**PROBLEM TO WORK ON**
Rewrite the stretch from the start of the listing through the line containing "list In C++", substituting "enclosing rectangle" for "bounding box" and leaving everything else unchanged.

**INPUT RECORDS**
▶

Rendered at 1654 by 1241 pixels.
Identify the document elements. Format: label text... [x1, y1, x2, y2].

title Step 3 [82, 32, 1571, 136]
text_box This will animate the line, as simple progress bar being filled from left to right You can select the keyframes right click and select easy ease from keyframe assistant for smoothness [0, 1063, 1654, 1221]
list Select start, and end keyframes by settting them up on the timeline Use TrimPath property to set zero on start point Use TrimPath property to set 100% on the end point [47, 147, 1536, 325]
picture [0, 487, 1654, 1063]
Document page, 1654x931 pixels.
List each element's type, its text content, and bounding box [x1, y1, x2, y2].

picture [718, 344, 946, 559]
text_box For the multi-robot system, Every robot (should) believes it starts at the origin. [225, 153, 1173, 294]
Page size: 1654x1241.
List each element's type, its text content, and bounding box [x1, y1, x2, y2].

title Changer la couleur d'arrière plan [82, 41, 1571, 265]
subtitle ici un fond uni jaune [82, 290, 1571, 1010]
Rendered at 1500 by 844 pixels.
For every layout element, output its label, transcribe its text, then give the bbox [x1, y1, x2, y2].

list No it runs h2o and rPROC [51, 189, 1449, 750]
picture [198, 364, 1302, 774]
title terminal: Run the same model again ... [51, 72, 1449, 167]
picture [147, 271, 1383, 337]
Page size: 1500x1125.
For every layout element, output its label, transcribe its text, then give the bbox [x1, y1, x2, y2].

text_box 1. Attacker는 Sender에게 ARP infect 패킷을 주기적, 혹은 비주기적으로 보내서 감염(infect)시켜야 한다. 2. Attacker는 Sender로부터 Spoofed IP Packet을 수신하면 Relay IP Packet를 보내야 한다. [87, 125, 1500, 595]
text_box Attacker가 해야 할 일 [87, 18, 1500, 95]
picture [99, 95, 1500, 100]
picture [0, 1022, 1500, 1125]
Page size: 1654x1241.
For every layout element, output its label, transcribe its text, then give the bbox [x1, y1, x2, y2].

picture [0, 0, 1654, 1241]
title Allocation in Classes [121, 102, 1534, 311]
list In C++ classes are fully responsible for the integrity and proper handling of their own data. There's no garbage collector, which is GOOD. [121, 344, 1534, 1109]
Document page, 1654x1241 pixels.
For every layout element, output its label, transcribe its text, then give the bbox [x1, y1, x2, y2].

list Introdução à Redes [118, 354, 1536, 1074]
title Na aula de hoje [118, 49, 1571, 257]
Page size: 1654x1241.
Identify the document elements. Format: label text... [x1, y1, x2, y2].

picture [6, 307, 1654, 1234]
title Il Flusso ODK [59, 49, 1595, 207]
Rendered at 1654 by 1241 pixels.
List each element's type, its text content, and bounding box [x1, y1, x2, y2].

◀

**FINAL RESULT**
Rendered at 1654 by 1241 pixels.
Identify the document elements. Format: label text... [x1, y1, x2, y2].

title Step 3 [82, 32, 1571, 136]
text_box This will animate the line, as simple progress bar being filled from left to right You can select the keyframes right click and select easy ease from keyframe assistant for smoothness [0, 1063, 1654, 1221]
list Select start, and end keyframes by settting them up on the timeline Use TrimPath property to set zero on start point Use TrimPath property to set 100% on the end point [47, 147, 1536, 325]
picture [0, 487, 1654, 1063]
Document page, 1654x931 pixels.
List each element's type, its text content, and enclosing rectangle [x1, y1, x2, y2].

picture [718, 344, 946, 559]
text_box For the multi-robot system, Every robot (should) believes it starts at the origin. [225, 153, 1173, 294]
Page size: 1654x1241.
List each element's type, its text content, and enclosing rectangle [x1, y1, x2, y2].

title Changer la couleur d'arrière plan [82, 41, 1571, 265]
subtitle ici un fond uni jaune [82, 290, 1571, 1010]
Rendered at 1500 by 844 pixels.
For every layout element, output its label, transcribe its text, then give the bbox [x1, y1, x2, y2].

list No it runs h2o and rPROC [51, 189, 1449, 750]
picture [198, 364, 1302, 774]
title terminal: Run the same model again ... [51, 72, 1449, 167]
picture [147, 271, 1383, 337]
Page size: 1500x1125.
For every layout element, output its label, transcribe its text, then give the bbox [x1, y1, x2, y2].

text_box 1. Attacker는 Sender에게 ARP infect 패킷을 주기적, 혹은 비주기적으로 보내서 감염(infect)시켜야 한다. 2. Attacker는 Sender로부터 Spoofed IP Packet을 수신하면 Relay IP Packet를 보내야 한다. [87, 125, 1500, 595]
text_box Attacker가 해야 할 일 [87, 18, 1500, 95]
picture [99, 95, 1500, 100]
picture [0, 1022, 1500, 1125]
Page size: 1654x1241.
For every layout element, output its label, transcribe its text, then give the bbox [x1, y1, x2, y2].

picture [0, 0, 1654, 1241]
title Allocation in Classes [121, 102, 1534, 311]
list In C++ classes are fully responsible for the integrity and proper handling of their own data. There's no garbage collector, which is GOOD. [121, 344, 1534, 1109]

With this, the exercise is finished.